— Task to carry out —
Which lines of the records contain the word "many"? Gather and copy each of them, treating uppercase and lowercase as different.

Figure understanding tasks

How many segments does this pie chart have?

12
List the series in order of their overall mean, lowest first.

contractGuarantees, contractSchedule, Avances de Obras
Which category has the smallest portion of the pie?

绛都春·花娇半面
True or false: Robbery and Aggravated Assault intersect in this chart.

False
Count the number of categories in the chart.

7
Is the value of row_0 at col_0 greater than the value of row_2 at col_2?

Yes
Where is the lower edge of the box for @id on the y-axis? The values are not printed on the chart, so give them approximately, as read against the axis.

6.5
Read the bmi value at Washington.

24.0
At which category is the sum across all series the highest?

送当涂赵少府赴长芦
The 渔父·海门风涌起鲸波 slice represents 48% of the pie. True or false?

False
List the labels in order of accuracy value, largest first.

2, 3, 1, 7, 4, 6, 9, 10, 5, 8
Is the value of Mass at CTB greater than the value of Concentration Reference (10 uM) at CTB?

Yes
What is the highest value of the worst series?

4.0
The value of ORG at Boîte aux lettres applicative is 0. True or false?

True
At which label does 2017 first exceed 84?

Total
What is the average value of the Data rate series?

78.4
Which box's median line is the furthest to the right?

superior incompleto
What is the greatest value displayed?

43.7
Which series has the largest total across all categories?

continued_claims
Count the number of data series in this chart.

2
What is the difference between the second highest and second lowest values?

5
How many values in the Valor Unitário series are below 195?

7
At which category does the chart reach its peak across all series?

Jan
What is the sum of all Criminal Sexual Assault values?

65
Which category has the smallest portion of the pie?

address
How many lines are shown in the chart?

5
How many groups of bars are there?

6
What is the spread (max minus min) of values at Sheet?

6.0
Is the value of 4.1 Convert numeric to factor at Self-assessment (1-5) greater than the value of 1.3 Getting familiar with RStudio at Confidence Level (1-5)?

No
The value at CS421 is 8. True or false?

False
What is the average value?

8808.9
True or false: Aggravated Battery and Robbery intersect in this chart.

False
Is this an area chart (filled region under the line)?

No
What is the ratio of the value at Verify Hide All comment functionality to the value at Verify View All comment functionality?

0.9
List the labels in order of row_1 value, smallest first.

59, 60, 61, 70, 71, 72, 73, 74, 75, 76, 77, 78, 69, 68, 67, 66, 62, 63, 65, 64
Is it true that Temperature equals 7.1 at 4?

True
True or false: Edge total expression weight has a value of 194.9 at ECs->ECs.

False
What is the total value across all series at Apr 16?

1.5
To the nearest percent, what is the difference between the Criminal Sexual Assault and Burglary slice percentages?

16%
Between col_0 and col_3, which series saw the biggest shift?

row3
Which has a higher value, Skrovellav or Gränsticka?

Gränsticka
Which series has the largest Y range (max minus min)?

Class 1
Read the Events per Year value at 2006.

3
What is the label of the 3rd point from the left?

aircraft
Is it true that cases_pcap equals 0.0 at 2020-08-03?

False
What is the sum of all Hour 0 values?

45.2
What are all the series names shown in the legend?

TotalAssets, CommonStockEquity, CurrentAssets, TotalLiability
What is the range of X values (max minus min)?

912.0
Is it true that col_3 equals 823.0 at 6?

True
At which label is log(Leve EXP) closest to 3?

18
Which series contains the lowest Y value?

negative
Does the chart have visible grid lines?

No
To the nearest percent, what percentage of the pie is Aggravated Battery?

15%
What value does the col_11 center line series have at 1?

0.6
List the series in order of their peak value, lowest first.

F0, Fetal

— Result of this exercise —
How many segments does this pie chart have?
How many values in the Valor Unitário series are below 195?
How many lines are shown in the chart?
How many groups of bars are there?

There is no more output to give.